> [题解原文]:
################
好像数学都退化了。
其实一直没有用过中国剩余定理。虽然好像也不是太麻烦,不过要记住。
然后这题也比较裸吧。把C(n,m)中的阶乘分解成t*p^k的样子就好了。ORZ JASON_YU
#include <cstdio>
#include <cstring>
#include <algorithm>
using namespace std;
typedef long long qw;
#define _l (qw)
const int mod = 999911659;
const int pn[4] = {2, 3, 4679, 35617};
const int maxb = 50009;
int n, g, fac[maxb], tf, s[4];
int t[maxb];
int modPow(int a, int x, int mod) {
int s = 1;
for (a %= mod; x; x >>= 1, a = _l a * a % mod)
if (x & 1)
################
> [数据]:
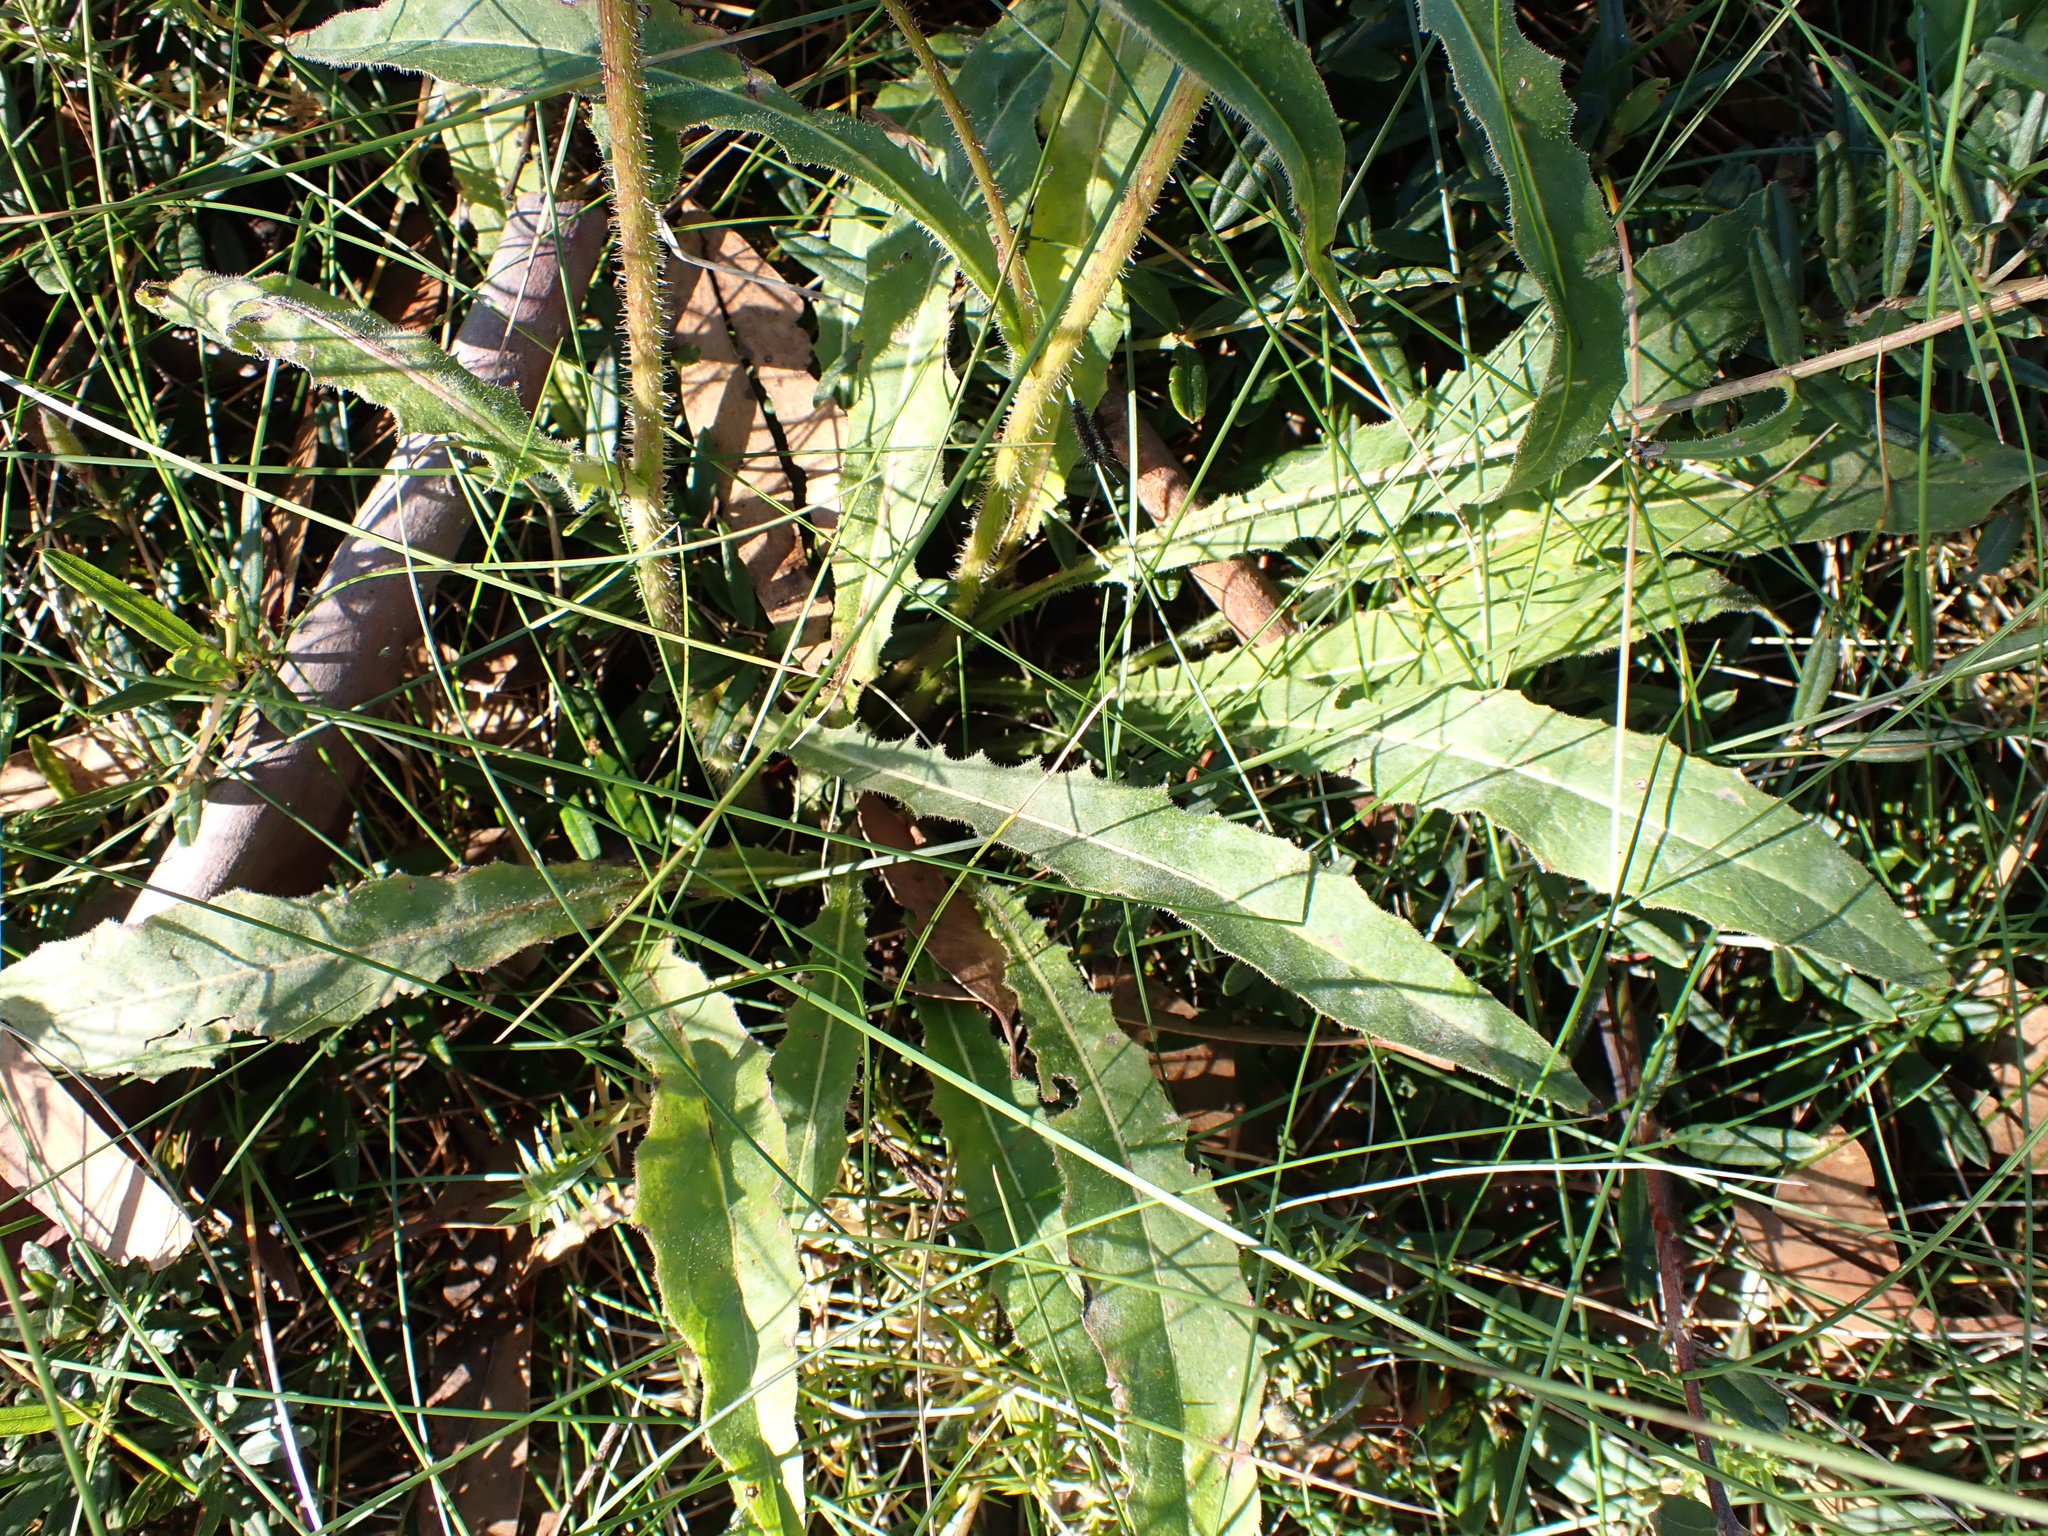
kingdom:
################
> [任务要求]:
• 1. 题解原文的代码中,常量 mod 被设为多少?
• 2. 请接着这篇中国剩余定理题解原文的最后一行,续写下一部分。

> [各题答案]:
• 1. 999911659

• 2.
s = _l s * a % mod;
return s;
}
void gfac(int n, int& t0, int& k0, int d, int p) {
int tt = _l modPow(t[p - 1], n / p, p) * t[n % p] % p;
int kk = 0;
for (qw pp = p; pp <= n; pp *= p) {
tt = _l tt * modPow(t[p - 1], n / pp / p, p) % p * t[(n / pp) % p] % p;
kk += n / pp;
}
k0 += kk * d;
if (d == 1)
t0 = _l t0 * tt % mod;
else
t0 = _l t0 * modPow(tt, p - 2, p) % p;
}
int calc(int pn) {
int ans = 0;
t[0] = 1;
t[1] = 1;
for (int i = 2; i < pn; ++ i)
t[i] = _l t[i - 1] * i % pn;
for (int i = 0; i < tf; ++ i) {
int t0 = 1, k0 = 0;
gfac(n, t0, k0, 1, pn);
gfac(fac[i], t0, k0, -1, pn);
gfac(n - fac[i], t0, k0, -1, pn);
if (!k0)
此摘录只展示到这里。